Я весь дрожал и вдруг услышал, как чуть поодаль, на дороге рядом с могилой отца Говерно, притормозила машина. Глухо хлопнула дверца. Персик говорил об отце, обо всем семействе Дрискилов.
По щекам моим вдруг покатились слезы. Сам не пойму почему.
Служба закончилась. Гроб с телом отца опустили в могилу. Присутствующие на похоронах люди по очереди подходили ко мне, жали руку, бормотали все положенные в таких случаях слова. И вот я остался у могилы один, и начало быстро темнеть.
— Бен...
Я, разумеется, сразу узнал голос. Почувствовал, как заколотилось сердце, и обернулся.
Она шла прямо ко мне, ветер развевал полы длинного шерстяного плаща, от чего она напоминала пирата. Носки ботинок вздымали белые перышки снега. Широким шагом она быстро пересекла разделявшее нас расстояние. Длинные густые пряди волос падали на лоб, и она сердито откинула их назад рукой в перчатке. И взглянула на меня огромными зелеными своими глазищами.
— Прости, что опоздала. Заблудилась... — Я уже тонул в этих ее зеленых глазах, не мог оторвать взгляда от ее лица. Я знал, что это случится, и ничего поделать уже нельзя. — Мы с тобой здесь... ради Вэл. — Она взяла меня за руку. — Как ты, Бен?
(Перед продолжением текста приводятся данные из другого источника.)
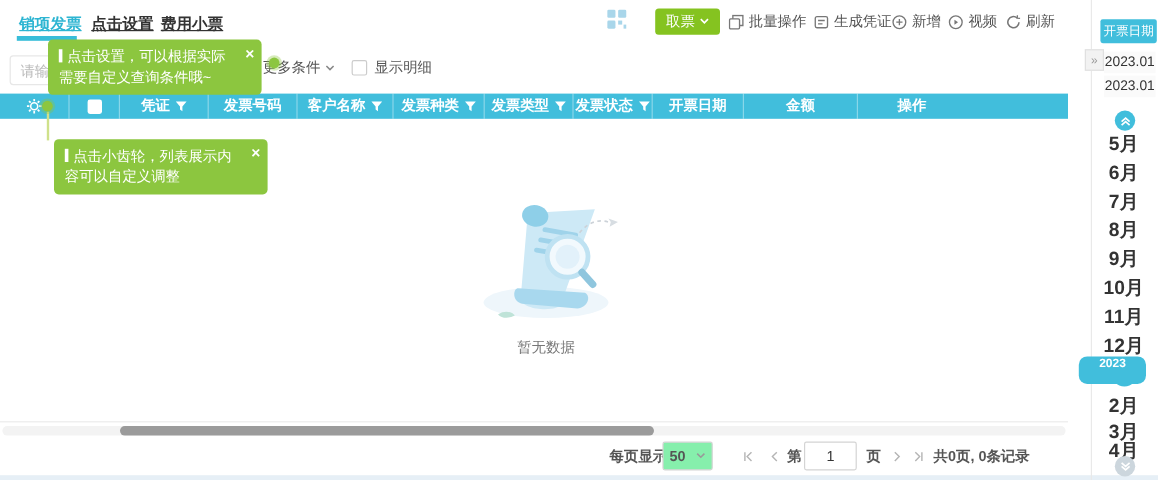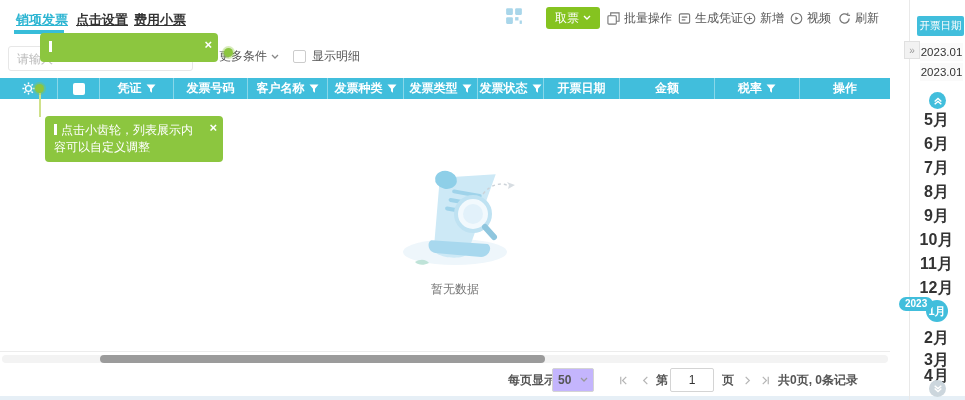--- a/index.html
+++ b/index.html
@@ -160,7 +160,7 @@
   </div>
 
   <div class="g-tip tip1">
-    <span class="bar"></span>
+    <span class="bar"></span><span>点击设置，可以根据实际需要自定义查询条件哦~</span>
     <span class="close">×</span>
   </div>
   <div class="tip-line"></div>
— Нормально, Элизабет. Не знаю, стоило ли тебе проделывать весь этот путь...
— Согласна.
— В Риме, должно быть, творится сущее безумие... Похороны Каллистия, все эти кардинальские сборища. Ты должна быть там, освещать события. Прикидывать, кто финиширует первым.
Она улыбнулась.
— Д'Амбрицци пока ведет со счетом пять против трех. В стане Инделикато смятение. Большинство знающих людей уверяют, что до выборов Д'Амбрицци просто не дожить...
— Похоже, у Святого Джека хорошие шансы.
Она пожала широкими плечами, улыбка не сходила с ее лица.
— Да какая в конце концов разница? Правда, Бен?
— Действительно. Вот только странно, что именно ты говоришь это. Ты надолго? — Мысленно я уже видел, как она возвращается к машине, как потом поедет в аэропорт Кеннеди, как чуть позже позвонит и сообщит, что долетела благополучно.
— Ну, это в основном зависит от тебя, — ответила она.
— Как прикажешь понимать?
— Я там, где хочу быть, Бен. Здесь, рядом с тобой.
— А ты все хорошо обдумала? — Этот вопрос последовал не сразу. Я просто ушам своим боялся поверить.
— Довольно глупый вопрос, Бен. — Она взяла меня под руку, зябко прижалась боком. — А теперь, боюсь, тебе надо или смириться, или просто заткнуться, как говорят у нас в Церкви. — И на прелестном ее личике расцвела еще одна весенняя улыбка.
— Черт побери... — пробормотал я, скорее в свой адрес.
Она тащила меня по дороге. Щеки у нее раскраснелись от холода, ветер не унимался. Я слышал, как он посвистывает в ушах. Надо же, мне казалось, я уже умер, а тут неожиданно вновь возродился к жизни. В ветре послышался веселый смех сестры, или мне просто показалось?...
— Мне надо так много сказать тебе, — пробормотал я.
К этому времени уже совсем стемнело. Мы шли к свету и теплу, к маленькой часовне неподалеку от нашего дома.